Pflegegewichte pro DRG
 

Aufgrund der Berechnung von Kosten­gewichten der Pflege oder aufgrund von Pflegesätzen kann versucht werden, jeder DRG ein Pflegegewicht oder eine Pflegeintensitätklasse zuzuordnen.

5 Fetter/Thompson [DRG+Nursing, 1987]. – Die Zusammen­fassung von Thompson und Diers dieser von HCFA finanzierten Studie der Yale University ist zu finden in Fetter et al. [DRGs, 1991]: 121–183.

Studie von Fetter und Thomson

Ein solcher Ansatz wurde z. B. von Fetter und Thompson beschrieben.5 Sie definierten sechs Pflege­kategorien. (Sie wurden als «cluster» bezeichnet.) Jeder DRG ist genau eine dieser sechs Pflege­kategorien zugeordnet. Die Pflege­kategorien wurden von Fachpersonen aufgrund von Risiko und Pflegeabhängigkeit den einzelnen DRGs zugeordnet worden. Die Gewich­tung erfolgte aufgrund der Bestimmung von Pflegezeiten mittels Pflege­klassifi­kations­systemen.

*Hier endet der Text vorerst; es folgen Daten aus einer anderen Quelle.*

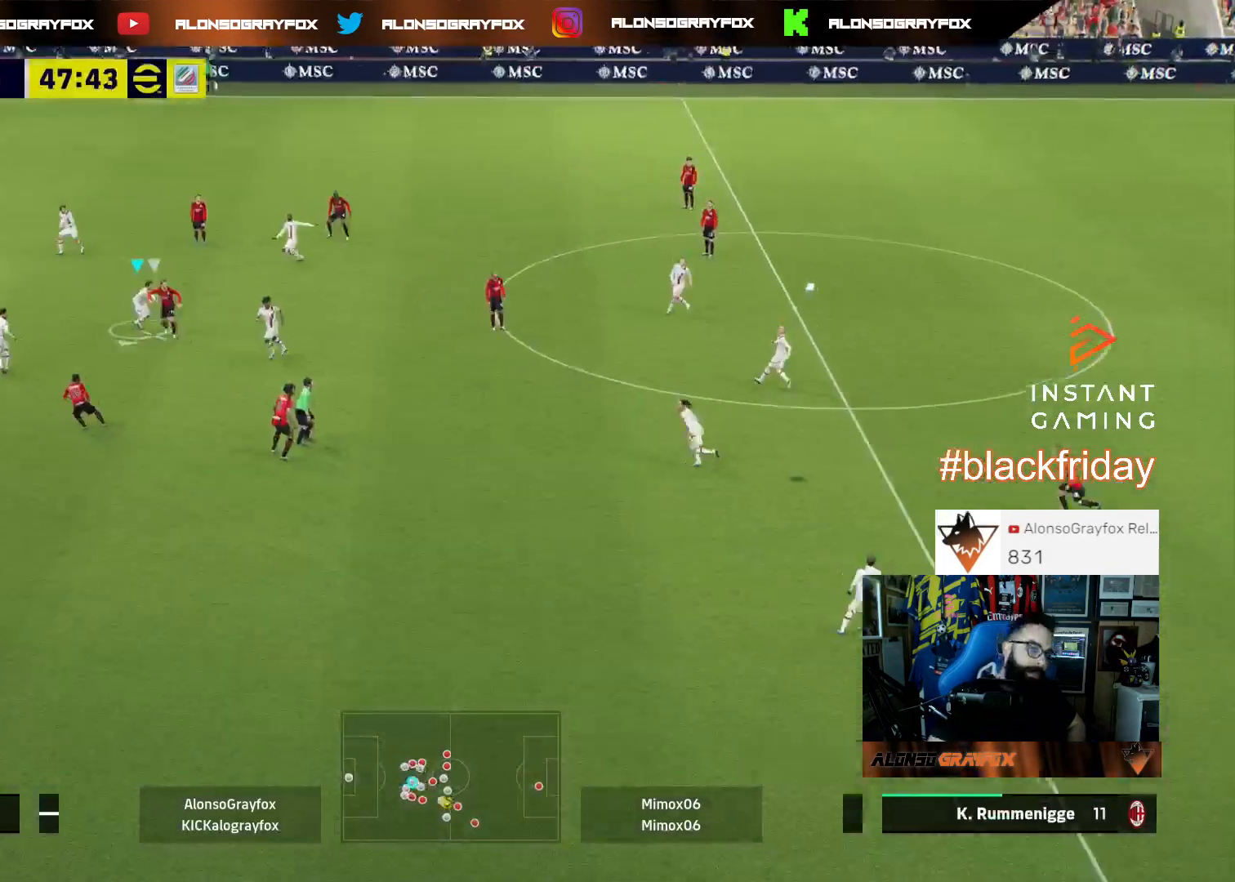
{"buttons": ["CIRCLE", "L2", "R2", "L3"], "left_stick": "right", "right_stick": "center", "events": [[33, "L2", "down"], [100, "L3", "down"], [167, "R1", "up"], [167, "left_stick", "right"], [233, "CIRCLE", "down"]]}
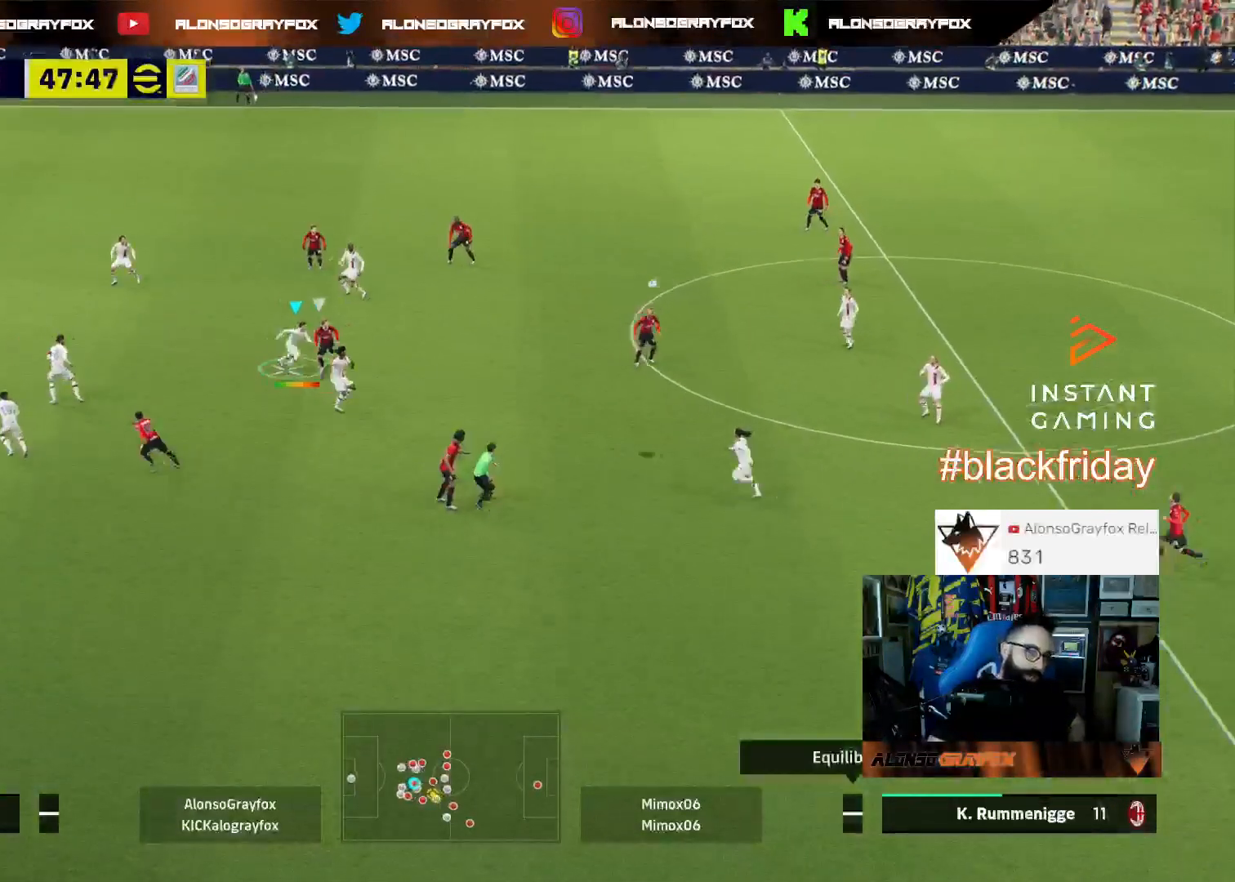
{"buttons": ["CIRCLE", "L2", "R2", "L3"], "left_stick": "right", "right_stick": "center", "events": []}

6 Fetter et al. [DRGs, 1991]: 138. – Eines der Kranken­häuser – «Krankenhaus» C – war eine Gruppe von fünf Gemeinde-Kranken­häusern, welche alle dasselbe Pflege­klassifi­kations­system benutzten.

7 Dazu wurden Regressions­rechnungen der Form «Pflegezeit = α + β × Aufenthaltsdauer» durchgeführt, um die Abhän­gig­keit der Pflegezeit von der Aufenthaltsdauer festzustellen: β entspricht nun der Pflegezeit, die durch­schnitt­lich pro zusätzlichen Pflegetag anfällt. Dieser Koeffizient β wurde als Pflegekostengewicht verwendet.

 

Dazu wurden den insgesamt 155'638 Fällen aus fünf Kranken­häusern6 Pflegezeiten zugeordnet, welche mit fünf (!) unter­schied­lichen Pflege­klassifi­kations­systemen ermittelt worden waren. In allen Kranken­häusern wurden für DRGs mit mehr als 20 Fällen relative Pflegegewichte berechnet.7

Die Korrelationen zwischen den Pflegekostengewichten der beteiligten Kranken­häuser waren zwar statistisch signifikant; sie wiesen aber nicht besonders gute Werte auf. (Sie lagen zwischen 0.34 und 0.62.)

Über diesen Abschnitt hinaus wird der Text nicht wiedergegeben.